** OBJECTIF DE L'EXERCICE **
Recopiez sans rien changer le passage de la critique du spectacle qui commence par les mots « Du 15 mai au » et se termine par « hauts en couleur. ».

Du 15 mai au 19 juin à 19h
La Scala, Paris
14 Mai 2024
Kelly Rivière n’a peur de rien. Seule en scène pendant une heure et demie, elle déploie devant nous une galerie de personnages attendrissants et hauts en couleur.
Irlande, au seuil des années 1950. Un homme a disparu, avalé par la brume ou le rythme des marées. Nul ne sait ce qu’il est advenu de lui. Comme beaucoup d’Irlandais, chassés par la misère, Peter O’Farrell avait quitté son pays pour gagner Londres à même pas vingt ans. Il avait épousé Margaret, qu’il avait engrossée encore et encore. À vingt-six ans elle avait déjà six enfants. Dans la famille, on ne parlait pas du grand-père. Seulement qu’il était ivrogne et noyait son chagrin dans l’alcool. Quand une chape de silence s’étend sur ceux qui vous entourent, on veut savoir. C’est ce que fait Kelly Rivière, sa petite fille quand elle décide de repartir sur ses traces et de suivre le fil.

** DONNÉES FOURNIES **

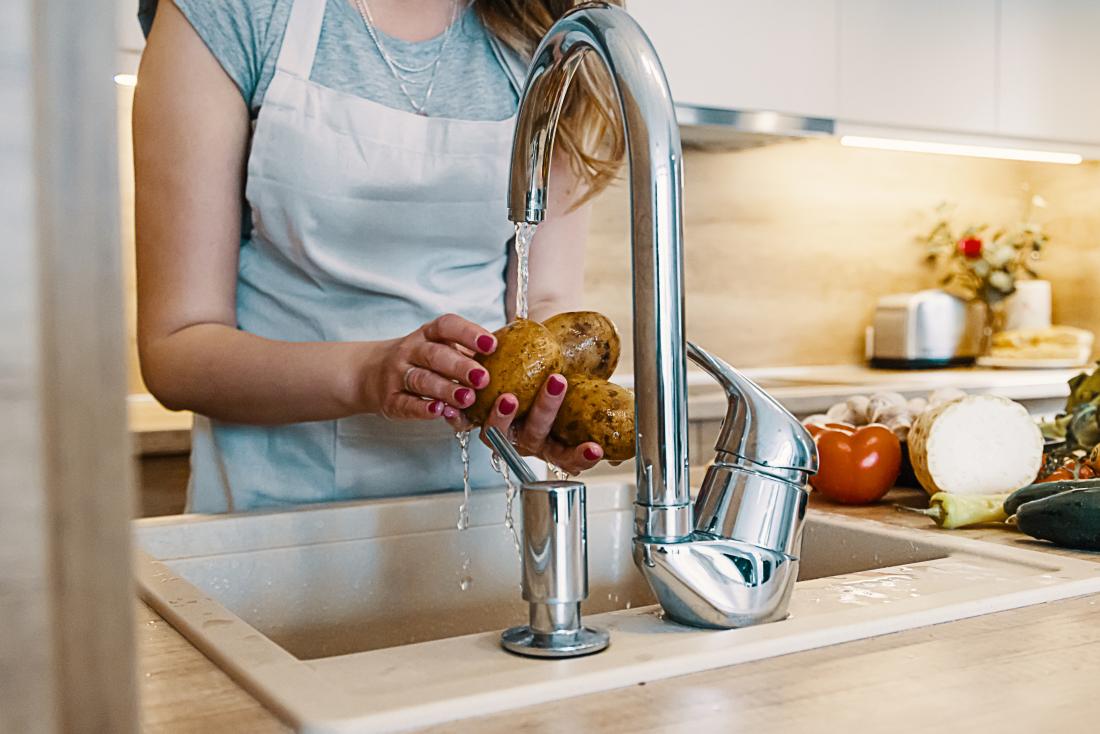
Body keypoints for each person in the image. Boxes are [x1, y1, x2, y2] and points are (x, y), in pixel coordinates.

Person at [132, 0, 625, 512]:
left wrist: (547, 407)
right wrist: (372, 374)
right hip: (275, 516)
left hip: (488, 510)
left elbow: (542, 303)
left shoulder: (548, 29)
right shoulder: (237, 11)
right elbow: (176, 349)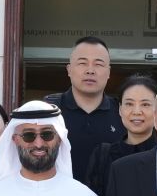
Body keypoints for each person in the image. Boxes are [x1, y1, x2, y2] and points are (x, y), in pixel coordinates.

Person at [46, 36, 123, 183]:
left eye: (98, 64)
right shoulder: (49, 111)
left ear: (108, 72)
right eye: (82, 63)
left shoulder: (123, 113)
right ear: (69, 70)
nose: (90, 70)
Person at [86, 74, 157, 196]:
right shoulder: (103, 156)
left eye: (145, 104)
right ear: (120, 109)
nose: (136, 111)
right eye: (129, 104)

** CORRIGÉ **
Du 15 mai au 19 juin à 19h
La Scala, Paris
14 Mai 2024
Kelly Rivière n’a peur de rien. Seule en scène pendant une heure et demie, elle déploie devant nous une galerie de personnages attendrissants et hauts en couleur.